Louis Ruffieux
2 juin 2015 à 15:56
Il en va de la fiscalité comme de ce fameux rasoir doté d’une tête inclinable et pivotante, ainsi que d’une ribambelle de lames pour ne laisser aucune chance au poil le plus fourbe. La première coupe tout ce qui se dresse, la deuxième fauche le poil qui s’était planqué et qui se relève, la troisième traque le «poileton» naissant dans son follicule pileux… L’initiative pour imposer les successions (votation du 14 juin) s’inspire de cette stratégie multilames. Elle veut enrichir la panoplie du rasoir fiscal pour tailler dans les économies des contribuables disposant d’une certaine fortune, au profit des caisses de l’AVS.
La tondeuse qui prélève les contributions montre déjà une belle efficacité.

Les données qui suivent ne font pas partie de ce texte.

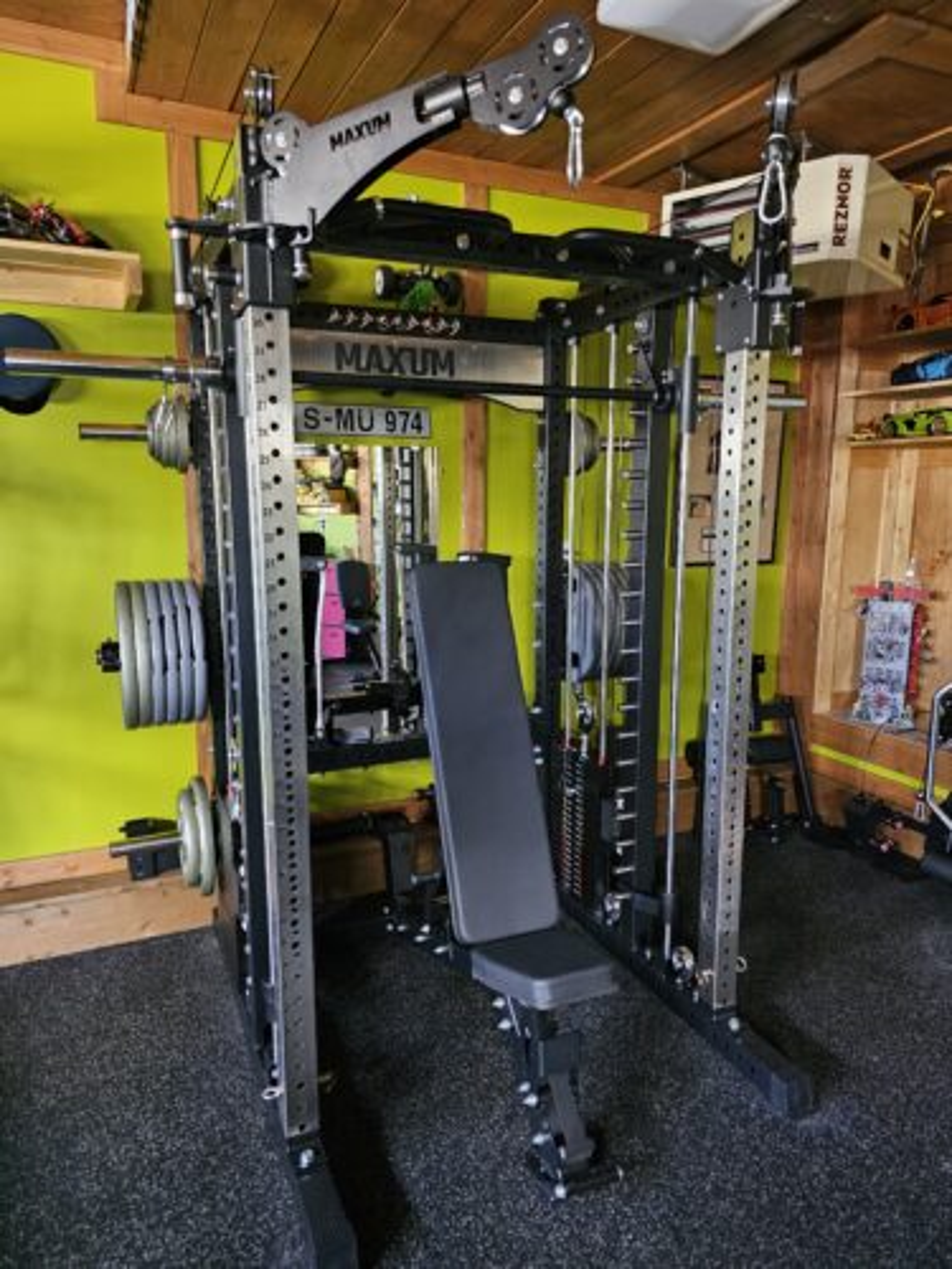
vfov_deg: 73.9
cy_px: 634
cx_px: 476
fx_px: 843
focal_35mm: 23
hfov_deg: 58.9
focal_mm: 6.3
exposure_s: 1/24
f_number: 1.7
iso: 800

Vous pouvez mettre un peu d’argent de côté? Ce pécule sera d’abord taxé comme revenu. Puis, passé un certain seuil, le voilà soumis à l’impôt sur la fortune. Les intérêts de cette fortune s’ajouteront à votre revenu, pour un nouveau passage de lame. Bref, pour le fisc, c’est la multiplication des pains. Faut-il prévoir une coupe de plus, en introduisant un impôt fédéral sur les successions et donations?
L’initiative des évangéliques et de la gauche prône l’imposition du patrimoine dès deux millions de francs, au taux de 20%, y compris quand les héritiers sont les enfants. Or, aujourd’hui, presque tous les cantons, dont Fribourg, exonèrent les descendants directs de l’impôt sur les successions et les donations. L’initiative acceptée, les cantons perdraient leur souveraineté en ce domaine. Quant aux petites et moyennes entreprises, les milieux économiques sonnent le tocsin: ce pourrait être, pour elles, la ponction fatale au moment du passage du témoin à la nouvelle génération. Autre tare de l’initiative: à son entrée en vigueur, en 2017, elle s’appliquerait rétroactivement au début 2012. Cinq ans de rattrapage, bonjour le rétropédalage administratif!
Pour tout dire, jusque dans la rengaine chantée par ses partisans («Les riches à la caisse!»), cette initiative est un peu rasoir, et beaucoup trop tranchante.